Как и его современник Пумпянский, Элиас рассматривает историю литературы XVII–XVIII вв. на фоне общеевропейского абсолютизма и космополитической культуры дворов. Этот подход разворачивается и в статье Лотмана о «Езде в остров любви», отправляющейся от огромного удельного веса переводов в русской словесности XVIII в. Вопрос о культурных функциях «литературной трансплантации» Лотман ставит на примере переведенного Тредиаковским прециозного романа, призванного пересадить на русскую почву механизмы социального функционирования великосветской словесности.

Лотман и Элиас равно связывают функции светской литературы с кристаллизацией абсолютистского порядка. Элиас выводит растущую значимость назидательной литературы из «плодотворного переходного периода, продлившегося от радикального ослабления средневековой социальной иерархии и до стабилизации иерархии эпохи Нового времени» (Там же, 135). Переформирование социального порядка открывает новые пространства для текста и автора:

Помимо всего прочего, данная ситуация давала шанс на социальный подъем и самому Эразму, и всем представителям небольшого слоя бюргерской интеллигенции, гуманистам. Ни раньше, ни позже у представителей этого слоя не было такой возможности снискать уважение, обрести духовную власть и свободу творчества, дистанцироваться от всего происходящего (Элиас 2001, I, 135).

Сходным образом Лотман толкует и стратегию молодого Тредиаковского, переносящего на русскую почву французские модели бытования литературы. «В то время как абсолютистское государство укрепляло и культивировало принцип сословной иерархии», Тредиаковский находит во французском салоне XVII в. образец социального пространства, где низкородный литератор мог «быть любимым, ласкаемым, делаться предметом обожания и зависти, сняв с себя проклятье низкого происхождения» (Лотман 1992б, 26).
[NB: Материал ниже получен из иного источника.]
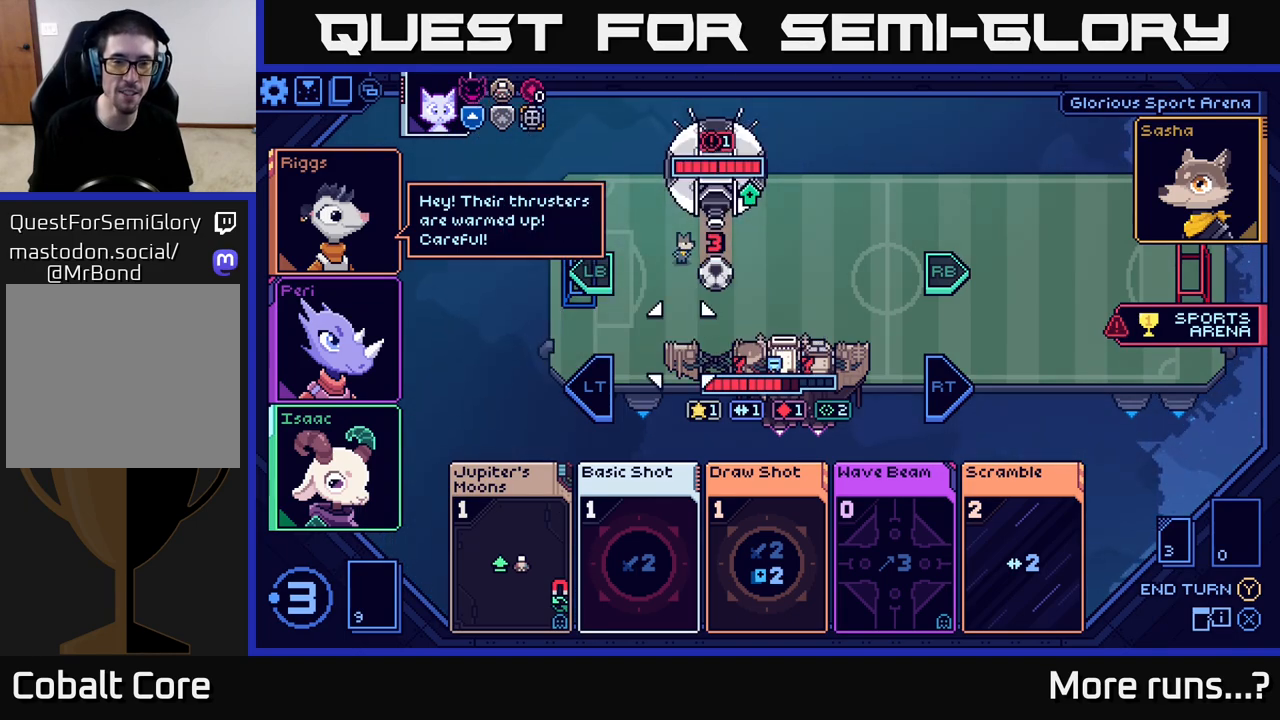
{"buttons": [], "left_stick": "center", "right_stick": "center", "events": [[400, "DPAD_RIGHT", "down"], [500, "DPAD_RIGHT", "up"]]}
Как и Элиас, Лотман подчеркивает историческую хрупкость этой модели:

Вопрос о положении плебея в сословном обществе сделался в России второй четверти XVIII в. чрезвычайно острым. Идеологи петровской эпохи склонялись к тому, чтобы в сословиях усматривать лишь разные профессии, своеобразное разделение функций по служению государству. <…> Однако реальная политика противостояла демагогическим декларациям и утопическим надеждам, и поколение 1730‐х гг., с горечью или радостью, убедилось, что новая Россия – Россия сословная, где над массой крепостных «нелюдей» возвышаются люди первого, второго или третьего сорта. Разрыв между надеждами и реальностью сделался трагедией жизни Ломоносова. Он же определил интерес Тредиаковского к прециозной утопии (Там же, 26–27).

Итак, и статус авторов, и культурную функцию их текстов Элиас и Лотман вписывают в вопрос о сословной иерархии, постепенно складывающейся в ходе раннего Нового времени в структуры абсолютистской монархии (воплощенные в России Табелью о рангах).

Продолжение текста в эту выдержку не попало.